Wie eng der Gürtel geschnallt werden musste, wurde bei den Ausführungen der Kämmerin zu den anstehenden Investitionen auch daran deutlich, dass die Anschaffung einer Wärmebildkamera für die Feuerwehr erst im Jahr 2014 umgesetzt werden kann. Um sich an der Ausschreibung von Digitalfunkgeräten für die Wehr in diesem Jahr noch beteiligen zu können, musste eine Verpflichtungsermächtigung über 25200 Euro für das Jahr 2016 (!) beschlossen werden.

Ein Sorgenkind bleiben die Kindertagesstätten. Neue Krippenplätze ziehen bekanntlich auch eine Steigerung bei den Betriebskosten nach sich. Hier müssten auf Dauer die Defizitverträge mit den Trägern näher betrachtet werden, gab die Kämmerin zu verstehen, dass die Samtgemeinde noch genauer hinschauen werde.

Auf dem Weg der Entschuldung werde weiter vorangeschritten. In diesem Jahr wird sich der Schuldenstand bei den langfristigen Verbindlichkeiten um gut 60000 Euro verringern.

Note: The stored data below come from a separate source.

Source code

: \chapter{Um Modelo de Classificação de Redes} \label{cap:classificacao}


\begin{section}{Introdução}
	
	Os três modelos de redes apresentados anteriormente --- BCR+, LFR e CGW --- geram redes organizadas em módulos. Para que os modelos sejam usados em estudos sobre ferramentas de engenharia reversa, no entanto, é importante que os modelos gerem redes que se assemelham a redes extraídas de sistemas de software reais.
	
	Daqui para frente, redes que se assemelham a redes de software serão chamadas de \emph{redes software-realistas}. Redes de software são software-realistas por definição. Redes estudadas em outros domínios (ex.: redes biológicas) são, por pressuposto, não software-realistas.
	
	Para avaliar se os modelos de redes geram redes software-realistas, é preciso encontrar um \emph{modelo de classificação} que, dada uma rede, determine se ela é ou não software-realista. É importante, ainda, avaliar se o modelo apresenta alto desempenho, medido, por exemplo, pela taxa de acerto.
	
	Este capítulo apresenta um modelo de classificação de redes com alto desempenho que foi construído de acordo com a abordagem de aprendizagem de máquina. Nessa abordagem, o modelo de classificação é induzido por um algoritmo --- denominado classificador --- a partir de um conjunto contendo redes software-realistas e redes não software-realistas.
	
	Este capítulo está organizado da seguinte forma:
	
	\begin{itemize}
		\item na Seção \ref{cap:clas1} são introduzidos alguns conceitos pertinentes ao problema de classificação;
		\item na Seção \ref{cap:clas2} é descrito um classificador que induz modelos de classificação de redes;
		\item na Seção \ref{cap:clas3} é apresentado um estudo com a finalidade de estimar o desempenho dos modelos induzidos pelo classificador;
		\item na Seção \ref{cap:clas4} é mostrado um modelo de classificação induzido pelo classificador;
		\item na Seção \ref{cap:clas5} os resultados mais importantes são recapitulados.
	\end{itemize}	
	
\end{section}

Über den Geldsegen aus Hannover freuen sich neben Kämmerin Sonja Ahrend (vorne) und Samtgemeindebürgermeister Peter Selter (rechts) die Samtgemeindeausschussmitglieder (von links) Helmut Tolsdorf, Volker Brandt, Friedhelm Spree, Herbert Gans und Friedrich-Wilhelm Oldenhage. Foto: J.Pohl

Über den Geldsegen aus Hannover freuen sich neben Kämmerin Sonja Ahrend (vorne) und Samtgemeindebürgermeister Peter Selter (rechts) die Samtgemeindeausschussmitglieder (von links) Helmut Tolsdorf, Volker Brandt, Friedhelm Spree, Herbert Gans und Friedrich-Wilhelm Oldenhage. Foto: J.Pohl

„Ich teile die Bewertung der Kämmerin“, signalisierte Friedhelm Spree für die CDU-UWG-Gruppe Zustimmung zum Haushalt. Es sei im Vorfeld der erklärte Wille aller gewesen, einen ausgeglichenen Haushalt zu erreichen, auch wenn dieses Ziel zeitweise außer Sichtweite geraten sei. Es gelte weiter nach Ansatzpunkten für Stellschrauben zu suchen, um weitere Einsparungen zu erreichen. Der exorbitante Anstieg der Kosten bei den Defizitverträgen mit den Trägern der Kindergärten sei allein durch erhöhte Personalkosten nicht zu erklären. Hier sei mehr Transparenz erforderlich. Trotz des Sparzwanges werde weiterhin kräftig in die frühkindliche Bildung und den Brandschutz investiert.

Für die SPD-Grüne-Gruppe gab Helmut Tolsdorf zu verstehen, dass es nicht sinnvoll sei, in den Fachausschüssen vom Grundsatz her den einzelnen Positionen des Haushaltes zuzustimmen und diesen dann im Rat abzulehnen. Somit stimmten am Ende alle Mitglieder des Samtgemeinderates für den Haushaltsplan und die -satzung 2013 sowie den Investitionsplan 2012 bis 2016.